• _To-do item A_: Please reproduce, word for word, the part of the funeral report between "The hourlong ceremony" and "of the attack.", inclusive.

• _Exercise passage_:
● ● ●
Police have said the attack was premeditated and allege the family was targeted because of their Islamic faith.

The hourlong ceremony started after the four coffins draped in Canadian flags rolled into the compound of the Islamic Center of Southwest Ontario and ended with prayers and condolences offered by religious and community leaders. Burial later was private.

"The very fact their coffins are draped in the beautiful Canadian flag is an apt testimony of the fact that the entire Canadian nation stands with them," Raza Bashir, Tarar High Commissioner for Pakistan to Canada, told the gathering.

The family moved to Canada from Pakistan 14 years ago.

The attack sparked outrage across Canada, with politicians from all sides condemning the crime, spurring growing calls to take action to curb hate crime and Islamophobia. London, 200 kilometers (120 miles) southwest of Toronto, has seen an outpouring of support in the aftermath of the attack.

Veltman, who returns to court on Monday, faces four charges of first-degree murder and one of attempted murder.

Canadian Prime Minister Justin Trudeau has called the killings a "terrorist attack" and vowed to clamp down on far-right groups and online hate.

"I think we're emotionally exhausted," Imam Aarij Anwer told the Canadian Broadcasting Corp. before the ceremony. "We're looking forward to having some closure on Saturday."
● ● ●
• _To-do item B_: Gather every line in the rows below that contains the string "使用匿名网络".
● ● ●
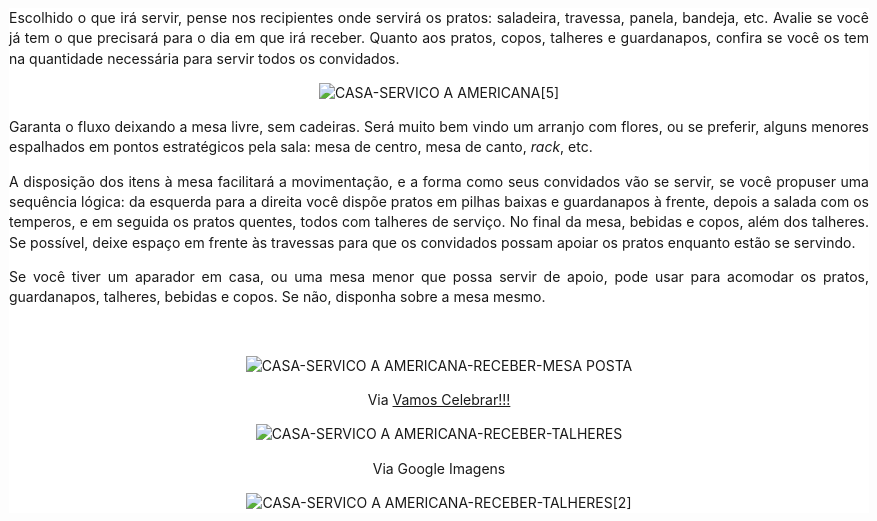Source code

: <p align="justify">
  Escolhido o que irá servir, pense nos recipientes onde servirá os pratos: saladeira, travessa, panela, bandeja, etc. Avalie se você já tem o que precisará para o dia em que irá receber. Quanto aos pratos, copos, talheres e guardanapos, confira se você os tem na quantidade necessária para servir todos os convidados.
</p>

<p align="center">
  <img class="alignnone size-full wp-image-13597" src="http://www.trololodemulher.com.br/blog/wp-content/uploads/2017/03/CASA-SERVICO-A-AMERICANA5.jpg" alt="CASA-SERVICO A AMERICANA[5]" width="761" height="127" />
</p>

<p align="justify">
  Garanta o fluxo deixando a mesa livre, sem cadeiras. Será muito bem vindo um arranjo com flores, ou se preferir, alguns menores espalhados em pontos estratégicos pela sala: mesa de centro, mesa de canto, <em>rack</em>, etc.
</p>

<p align="justify">
  A disposição dos itens à mesa facilitará a movimentação, e a forma como seus convidados vão se servir, se você propuser uma sequência lógica: da esquerda para a direita você dispõe pratos em pilhas baixas e guardanapos à frente, depois a salada com os temperos, e em seguida os pratos quentes, todos com talheres de serviço. No final da mesa, bebidas e copos, além dos talheres. Se possível, deixe espaço em frente às travessas para que os convidados possam apoiar os pratos enquanto estão se servindo.
</p>

<p align="justify">
  Se você tiver um aparador em casa, ou uma mesa menor que possa servir de apoio, pode usar para acomodar os pratos, guardanapos, talheres, bebidas e copos. Se não, disponha sobre a mesa mesmo.
</p>

&nbsp;

<p align="center">
  <img class="alignnone size-full wp-image-13598" src="http://www.trololodemulher.com.br/blog/wp-content/uploads/2017/03/CASA-SERVICO-A-AMERICANA-RECEBER-MESA-POSTA.jpg" alt="CASA-SERVICO A AMERICANA-RECEBER-MESA POSTA" width="640" height="480" />
</p>

<p align="center">
  Via <a href="http://www.blogvamoscelebrar.com.br/2015/07/recebendo-para-uma-feijoada-parte-2.html" target="_blank">Vamos Celebrar!!!</a>
</p>

<p align="center">
  <img class="alignnone size-full wp-image-13599" src="http://www.trololodemulher.com.br/blog/wp-content/uploads/2017/03/CASA-SERVICO-A-AMERICANA-RECEBER-TALHERES.jpg" alt="CASA-SERVICO A AMERICANA-RECEBER-TALHERES" width="600" height="399" />
</p>

<p align="center">
  Via Google Imagens
</p>

<p align="center">
  <img class="alignnone size-full wp-image-13600" src="http://www.trololodemulher.com.br/blog/wp-content/uploads/2017/03/CASA-SERVICO-A-AMERICANA-RECEBER-TALHERES2.jpg" alt="CASA-SERVICO A AMERICANA-RECEBER-TALHERES[2]" width="700" height="900" />
</p>
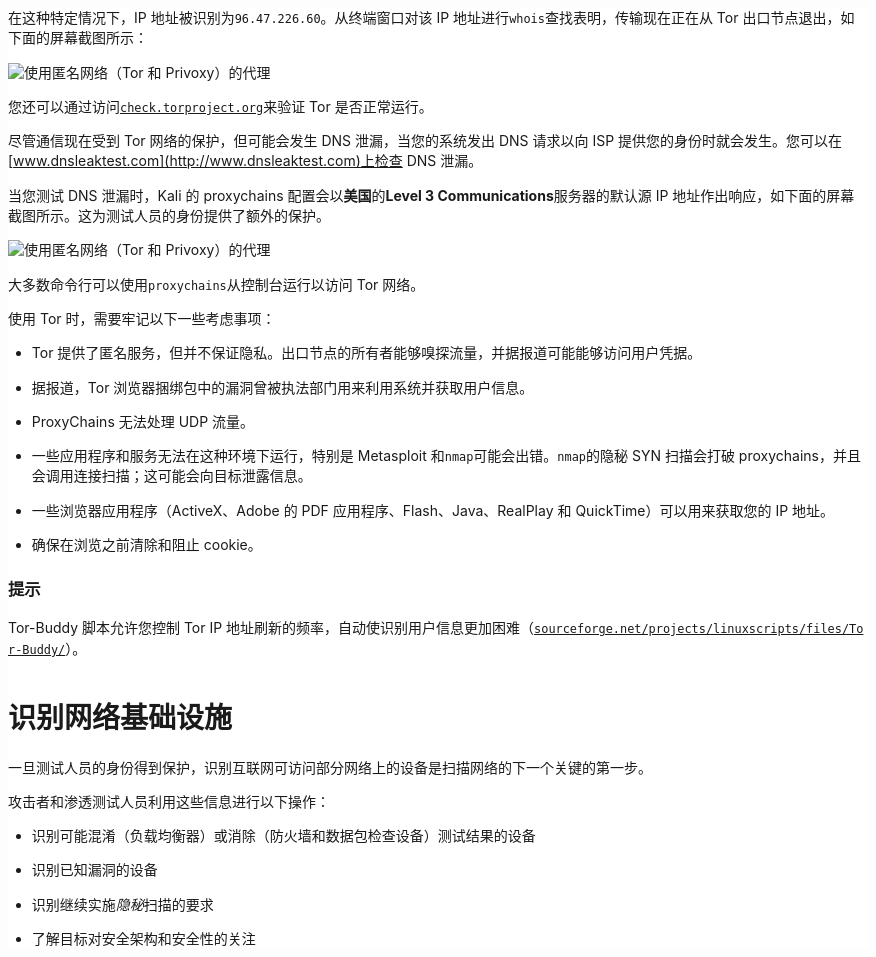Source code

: 在这种特定情况下，IP 地址被识别为`96.47.226.60`。从终端窗口对该 IP 地址进行`whois`查找表明，传输现在正在从 Tor 出口节点退出，如下面的屏幕截图所示：

![使用匿名网络（Tor 和 Privoxy）的代理](https://github.com/OpenDocCN/freelearn-kali-zh/raw/master/docs/ms-kali-adv-pentest/img/3121OS_03_05.jpg)

您还可以通过访问[`check.torproject.org`](https://check.torproject.org)来验证 Tor 是否正常运行。

尽管通信现在受到 Tor 网络的保护，但可能会发生 DNS 泄漏，当您的系统发出 DNS 请求以向 ISP 提供您的身份时就会发生。您可以在[www.dnsleaktest.com](http://www.dnsleaktest.com)上检查 DNS 泄漏。

当您测试 DNS 泄漏时，Kali 的 proxychains 配置会以**美国**的**Level 3 Communications**服务器的默认源 IP 地址作出响应，如下面的屏幕截图所示。这为测试人员的身份提供了额外的保护。

![使用匿名网络（Tor 和 Privoxy）的代理](https://github.com/OpenDocCN/freelearn-kali-zh/raw/master/docs/ms-kali-adv-pentest/img/3121OS_03_06.jpg)

大多数命令行可以使用`proxychains`从控制台运行以访问 Tor 网络。

使用 Tor 时，需要牢记以下一些考虑事项：

+   Tor 提供了匿名服务，但并不保证隐私。出口节点的所有者能够嗅探流量，并据报道可能能够访问用户凭据。

+   据报道，Tor 浏览器捆绑包中的漏洞曾被执法部门用来利用系统并获取用户信息。

+   ProxyChains 无法处理 UDP 流量。

+   一些应用程序和服务无法在这种环境下运行，特别是 Metasploit 和`nmap`可能会出错。`nmap`的隐秘 SYN 扫描会打破 proxychains，并且会调用连接扫描；这可能会向目标泄露信息。

+   一些浏览器应用程序（ActiveX、Adobe 的 PDF 应用程序、Flash、Java、RealPlay 和 QuickTime）可以用来获取您的 IP 地址。

+   确保在浏览之前清除和阻止 cookie。

### 提示

Tor-Buddy 脚本允许您控制 Tor IP 地址刷新的频率，自动使识别用户信息更加困难（[`sourceforge.net/projects/linuxscripts/files/Tor-Buddy/`](http://sourceforge.net/projects/linuxscripts/files/Tor-Buddy/)）。

# 识别网络基础设施

一旦测试人员的身份得到保护，识别互联网可访问部分网络上的设备是扫描网络的下一个关键的第一步。

攻击者和渗透测试人员利用这些信息进行以下操作：

+   识别可能混淆（负载均衡器）或消除（防火墙和数据包检查设备）测试结果的设备

+   识别已知漏洞的设备

+   识别继续实施*隐秘*扫描的要求

+   了解目标对安全架构和安全性的关注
● ● ●
• _Final answer A_:
The hourlong ceremony started after the four coffins draped in Canadian flags rolled into the compound of the Islamic Center of Southwest Ontario and ended with prayers and condolences offered by religious and community leaders. Burial later was private.

"The very fact their coffins are draped in the beautiful Canadian flag is an apt testimony of the fact that the entire Canadian nation stands with them," Raza Bashir, Tarar High Commissioner for Pakistan to Canada, told the gathering.

The family moved to Canada from Pakistan 14 years ago.

The attack sparked outrage across Canada, with politicians from all sides condemning the crime, spurring growing calls to take action to curb hate crime and Islamophobia. London, 200 kilometers (120 miles) southwest of Toronto, has seen an outpouring of support in the aftermath of the attack.

• _Final answer B_:
![使用匿名网络（Tor 和 Privoxy）的代理](https://github.com/OpenDocCN/freelearn-kali-zh/raw/master/docs/ms-kali-adv-pentest/img/3121OS_03_05.jpg)
![使用匿名网络（Tor 和 Privoxy）的代理](https://github.com/OpenDocCN/freelearn-kali-zh/raw/master/docs/ms-kali-adv-pentest/img/3121OS_03_06.jpg)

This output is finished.